Because of the similarity between Equations \ref{eqn:avg-approx} and \ref{eqn:mle-approx}, the simulation-induced $\tau$-bias becomes large under the conditions identified by \cite{Rainey2017} as leading to large transformation-induced $\tau$-bias: when the non-linearity in the transformation $\tau(\cdot)$ is severe and when the standard errors of $\hat{\beta}^\text{mle}$ are large.
While the transformation-induced $\tau$-bias vanishes as the number of observations grows large, it can be substantively meaningful for the sample sizes commonly encountered in social science research. 
In standard modeling situations, Rainey (2017) demonstrates that transformation-induced bias can (1) be larger than the bias in the estimates of the model coefficients and (2) shrink to zero more slowly as the sample size increases. 
By extension, the same claims hold for simulation-induced bias (which, again, appears \textit{in addition to} transformation-induced bias). 

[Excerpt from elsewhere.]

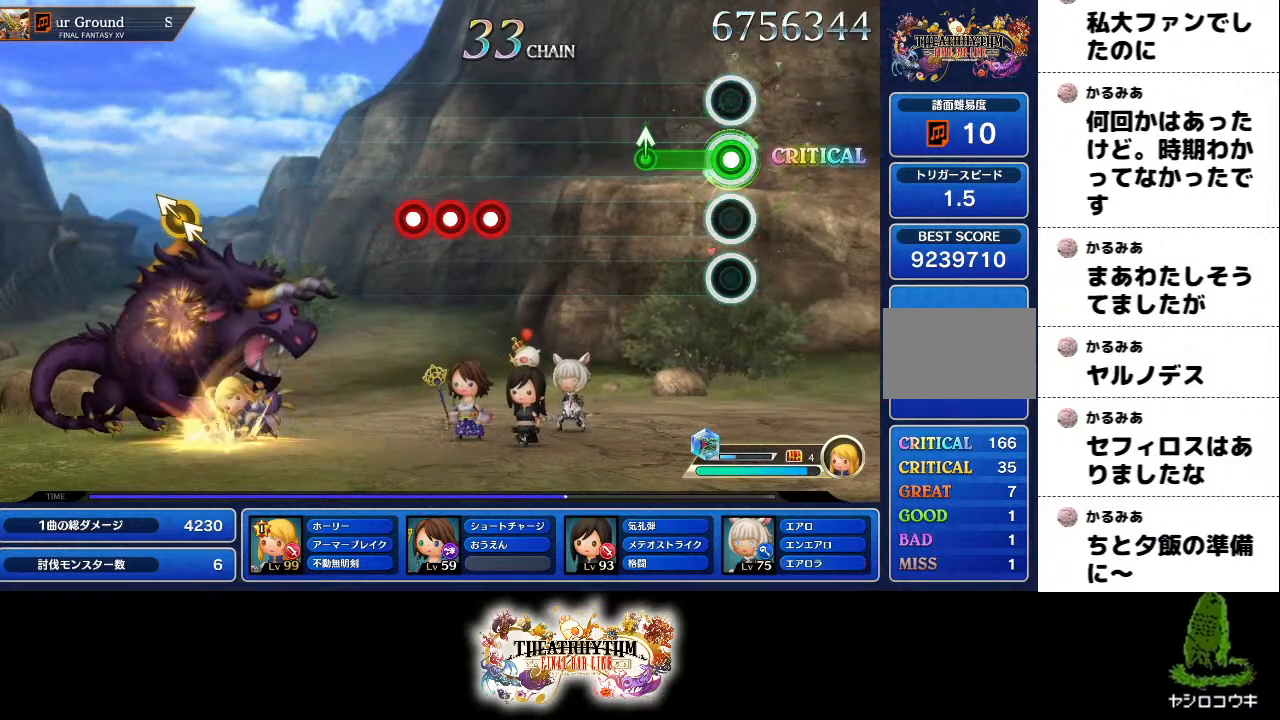
{"buttons": [], "left_stick": "center", "right_stick": "center", "events": [[251, "left_stick", "up"], [267, "R2", "up"], [367, "left_stick", "center"]]}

\section*{The Intuition of Simulation-Induced Bias}

To develop the intuition for the theoretical results above, I examine a stylized example with simulations, an alternative analytical approach, and an empirical example.

\subsection*{Using a Drastic, Convex Transformation: $\tau(\mu) = \mu^2$}

To develop an intuition for the simulation-induced $\tau$-bias in $\hat{\tau}^\text{avg}$, consider the simple (unrealistic, but heuristically useful) scenario in which $y_i \sim \text{N}(0, 1)$, for $i \in \{1, 2, \ldots, n = 100\}$, and the researcher wishes to estimate $\mu^2$. Suppose that the researcher knows that the variance equals one but does not know that the mean $\mu$ equals zero. The researcher uses the unbiased ML estimator $\hat{\mu}^\text{mle} = \frac{\sum_{i=1}^n y_i}{n}$ of $\mu$, but ultimately cares about the quantity of interest $\tau(\mu) = \mu^2$. The researcher can use the plug-in estimator $\hat{\tau}^\text{mle} = \left( \hat{\mu}^\text{mle} \right) ^2$ of $\tau(\mu)$. Alternatively, the researcher can use the average-of-simulations estimator, estimating $\tau(\mu)$ as $\hat{\tau}^\text{avg} = \frac{1}{M} \sum_{i = 1}^M \tau \left( \tilde{\mu}^{(i)} \right)$, where $\tilde{\mu}^{(i)} \sim \text{N} \left( \hat{\mu}^\text{mle}, \frac{1}{\sqrt{n}} \right)$ for $i \in \{1, 2,\ldots, M\}$.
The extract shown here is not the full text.